YOUR GOAL:
Put every non-blank line of the material into a Markdown table with two columns, Row (a running number) and Line (the line itself). Leave the pictures out of the answer.

DATA PROVIDED:
■ ■ ■
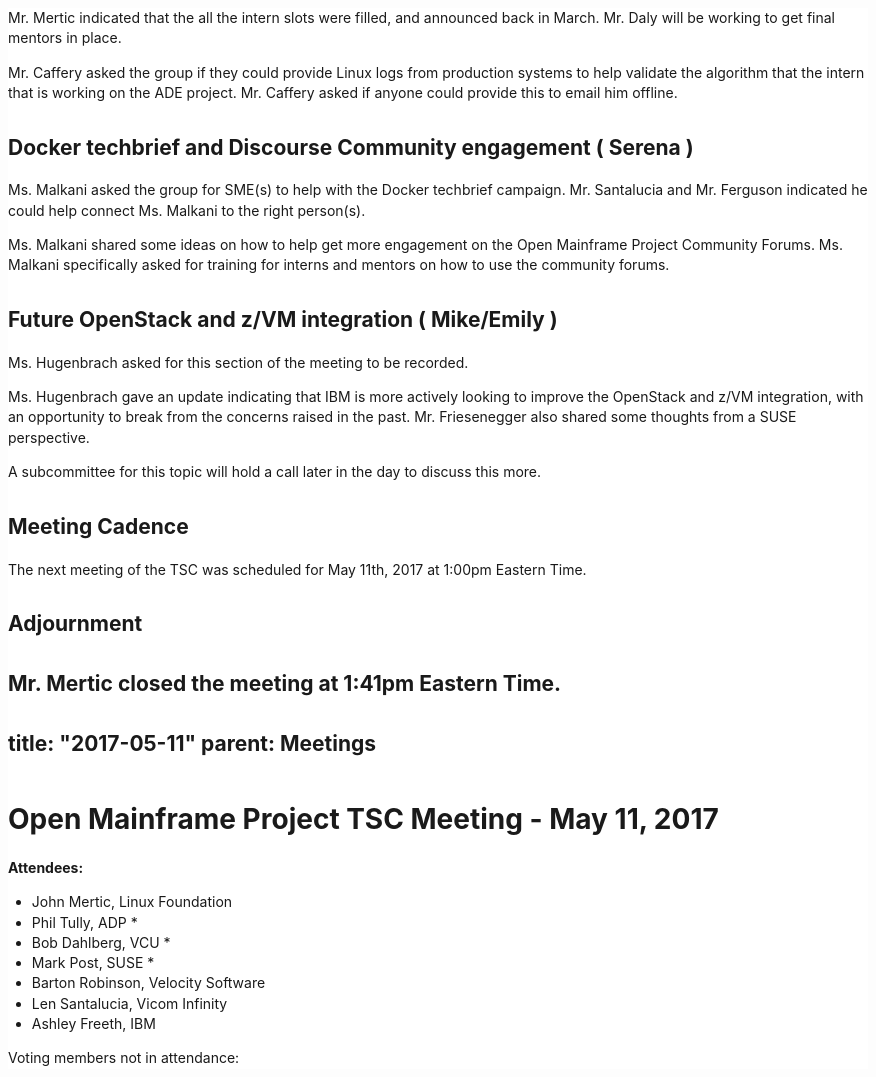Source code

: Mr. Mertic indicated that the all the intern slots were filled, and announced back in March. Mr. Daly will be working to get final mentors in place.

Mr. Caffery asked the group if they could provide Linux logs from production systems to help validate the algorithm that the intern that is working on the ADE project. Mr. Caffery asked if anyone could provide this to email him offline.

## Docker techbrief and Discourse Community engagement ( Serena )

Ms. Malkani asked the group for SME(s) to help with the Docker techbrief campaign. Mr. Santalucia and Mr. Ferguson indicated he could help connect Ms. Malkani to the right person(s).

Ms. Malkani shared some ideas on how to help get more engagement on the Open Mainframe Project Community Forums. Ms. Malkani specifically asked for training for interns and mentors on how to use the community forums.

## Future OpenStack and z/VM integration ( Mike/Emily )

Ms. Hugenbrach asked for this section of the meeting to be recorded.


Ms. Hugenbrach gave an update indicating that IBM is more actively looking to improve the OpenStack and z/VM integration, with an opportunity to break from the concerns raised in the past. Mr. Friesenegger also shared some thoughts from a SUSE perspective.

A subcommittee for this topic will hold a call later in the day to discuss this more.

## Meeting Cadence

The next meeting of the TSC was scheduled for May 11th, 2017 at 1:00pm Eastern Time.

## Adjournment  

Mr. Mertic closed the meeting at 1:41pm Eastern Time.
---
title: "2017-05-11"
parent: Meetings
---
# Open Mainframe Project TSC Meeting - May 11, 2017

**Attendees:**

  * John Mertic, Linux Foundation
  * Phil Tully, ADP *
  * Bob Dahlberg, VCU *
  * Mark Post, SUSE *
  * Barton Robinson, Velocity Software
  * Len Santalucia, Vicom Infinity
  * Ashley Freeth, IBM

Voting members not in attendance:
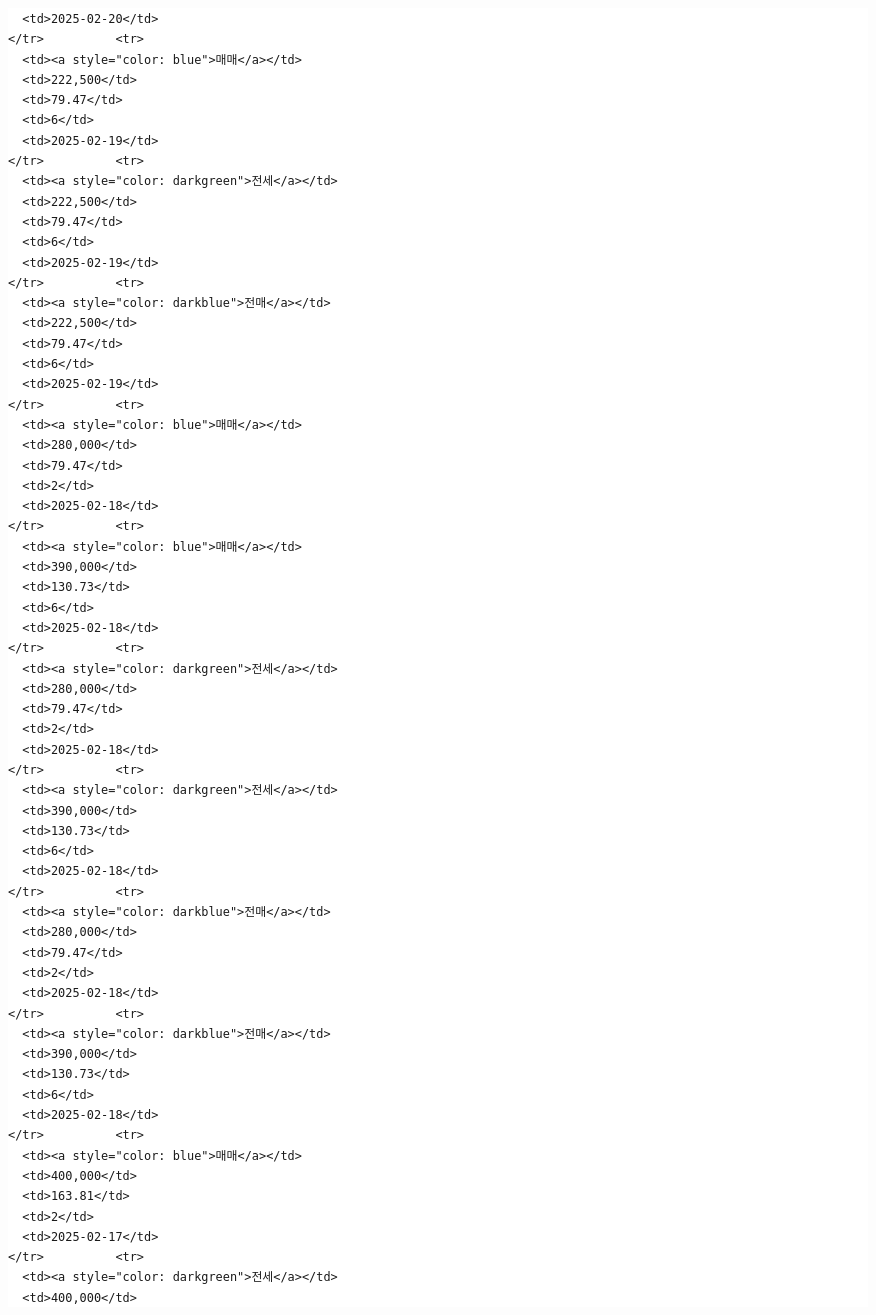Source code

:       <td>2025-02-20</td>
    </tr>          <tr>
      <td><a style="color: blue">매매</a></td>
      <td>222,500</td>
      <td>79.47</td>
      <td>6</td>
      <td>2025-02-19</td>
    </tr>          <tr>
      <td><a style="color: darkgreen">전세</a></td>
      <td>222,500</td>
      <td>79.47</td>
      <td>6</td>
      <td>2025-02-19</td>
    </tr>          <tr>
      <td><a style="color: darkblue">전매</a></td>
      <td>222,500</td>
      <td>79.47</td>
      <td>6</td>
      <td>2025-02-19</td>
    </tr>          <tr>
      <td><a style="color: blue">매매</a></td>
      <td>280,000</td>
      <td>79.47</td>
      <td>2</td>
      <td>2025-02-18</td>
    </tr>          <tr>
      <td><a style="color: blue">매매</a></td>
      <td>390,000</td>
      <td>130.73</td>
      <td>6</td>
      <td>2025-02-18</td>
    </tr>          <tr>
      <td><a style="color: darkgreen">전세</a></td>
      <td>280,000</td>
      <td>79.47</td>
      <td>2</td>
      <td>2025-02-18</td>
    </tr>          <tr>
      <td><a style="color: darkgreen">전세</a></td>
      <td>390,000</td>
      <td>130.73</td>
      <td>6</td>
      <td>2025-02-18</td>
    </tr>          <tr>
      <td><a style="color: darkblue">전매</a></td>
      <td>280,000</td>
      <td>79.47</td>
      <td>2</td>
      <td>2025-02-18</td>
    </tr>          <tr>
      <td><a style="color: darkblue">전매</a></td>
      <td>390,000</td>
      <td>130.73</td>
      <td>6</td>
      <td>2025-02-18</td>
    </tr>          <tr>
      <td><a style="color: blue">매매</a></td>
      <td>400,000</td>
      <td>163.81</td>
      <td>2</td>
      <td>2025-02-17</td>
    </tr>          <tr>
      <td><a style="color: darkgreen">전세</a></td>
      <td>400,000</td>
■ ■ ■
SOLUTION BELOW:
| Row | Line |
|---|---|
| 1 | Source code |
| 2 | : Mr. Mertic indicated that the all the intern slots were filled, and announced back in March. Mr. Daly will be working to get final mentors in place. |
| 3 | Mr. Caffery asked the group if they could provide Linux logs from production systems to help validate the algorithm that the intern that is working on the ADE project. Mr. Caffery asked if anyone could provide this to email him offline. |
| 4 | ## Docker techbrief and Discourse Community engagement ( Serena ) |
| 5 | Ms. Malkani asked the group for SME(s) to help with the Docker techbrief campaign. Mr. Santalucia and Mr. Ferguson indicated he could help connect Ms. Malkani to the right person(s). |
| 6 | Ms. Malkani shared some ideas on how to help get more engagement on the Open Mainframe Project Community Forums. Ms. Malkani specifically asked for training for interns and mentors on how to use the community forums. |
| 7 | ## Future OpenStack and z/VM integration ( Mike/Emily ) |
| 8 | Ms. Hugenbrach asked for this section of the meeting to be recorded. |
| 9 | Ms. Hugenbrach gave an update indicating that IBM is more actively looking to improve the OpenStack and z/VM integration, with an opportunity to break from the concerns raised in the past. Mr. Friesenegger also shared some thoughts from a SUSE perspective. |
| 10 | A subcommittee for this topic will hold a call later in the day to discuss this more. |
| 11 | ## Meeting Cadence |
| 12 | The next meeting of the TSC was scheduled for May 11th, 2017 at 1:00pm Eastern Time. |
| 13 | ## Adjournment   |
| 14 | Mr. Mertic closed the meeting at 1:41pm Eastern Time. |
| 15 | --- |
| 16 | title: "2017-05-11" |
| 17 | parent: Meetings |
| 18 | --- |
| 19 | # Open Mainframe Project TSC Meeting - May 11, 2017 |
| 20 | **Attendees:** |
| 21 |   * John Mertic, Linux Foundation |
| 22 |   * Phil Tully, ADP * |
| 23 |   * Bob Dahlberg, VCU * |
| 24 |   * Mark Post, SUSE * |
| 25 |   * Barton Robinson, Velocity Software |
| 26 |   * Len Santalucia, Vicom Infinity |
| 27 |   * Ashley Freeth, IBM |
| 28 | Voting members not in attendance: |
| 29 | Source code |
| 30 | :       <td>2025-02-20</td> |
| 31 |     </tr>          <tr> |
| 32 |       <td><a style="color: blue">매매</a></td> |
| 33 |       <td>222,500</td> |
| 34 |       <td>79.47</td> |
| 35 |       <td>6</td> |
| 36 |       <td>2025-02-19</td> |
| 37 |     </tr>          <tr> |
| 38 |       <td><a style="color: darkgreen">전세</a></td> |
| 39 |       <td>222,500</td> |
| 40 |       <td>79.47</td> |
| 41 |       <td>6</td> |
| 42 |       <td>2025-02-19</td> |
| 43 |     </tr>          <tr> |
| 44 |       <td><a style="color: darkblue">전매</a></td> |
| 45 |       <td>222,500</td> |
| 46 |       <td>79.47</td> |
| 47 |       <td>6</td> |
| 48 |       <td>2025-02-19</td> |
| 49 |     </tr>          <tr> |
| 50 |       <td><a style="color: blue">매매</a></td> |
| 51 |       <td>280,000</td> |
| 52 |       <td>79.47</td> |
| 53 |       <td>2</td> |
| 54 |       <td>2025-02-18</td> |
| 55 |     </tr>          <tr> |
| 56 |       <td><a style="color: blue">매매</a></td> |
| 57 |       <td>390,000</td> |
| 58 |       <td>130.73</td> |
| 59 |       <td>6</td> |
| 60 |       <td>2025-02-18</td> |
| 61 |     </tr>          <tr> |
| 62 |       <td><a style="color: darkgreen">전세</a></td> |
| 63 |       <td>280,000</td> |
| 64 |       <td>79.47</td> |
| 65 |       <td>2</td> |
| 66 |       <td>2025-02-18</td> |
| 67 |     </tr>          <tr> |
| 68 |       <td><a style="color: darkgreen">전세</a></td> |
| 69 |       <td>390,000</td> |
| 70 |       <td>130.73</td> |
| 71 |       <td>6</td> |
| 72 |       <td>2025-02-18</td> |
| 73 |     </tr>          <tr> |
| 74 |       <td><a style="color: darkblue">전매</a></td> |
| 75 |       <td>280,000</td> |
| 76 |       <td>79.47</td> |
| 77 |       <td>2</td> |
| 78 |       <td>2025-02-18</td> |
| 79 |     </tr>          <tr> |
| 80 |       <td><a style="color: darkblue">전매</a></td> |
| 81 |       <td>390,000</td> |
| 82 |       <td>130.73</td> |
| 83 |       <td>6</td> |
| 84 |       <td>2025-02-18</td> |
| 85 |     </tr>          <tr> |
| 86 |       <td><a style="color: blue">매매</a></td> |
| 87 |       <td>400,000</td> |
| 88 |       <td>163.81</td> |
| 89 |       <td>2</td> |
| 90 |       <td>2025-02-17</td> |
| 91 |     </tr>          <tr> |
| 92 |       <td><a style="color: darkgreen">전세</a></td> |
| 93 |       <td>400,000</td> |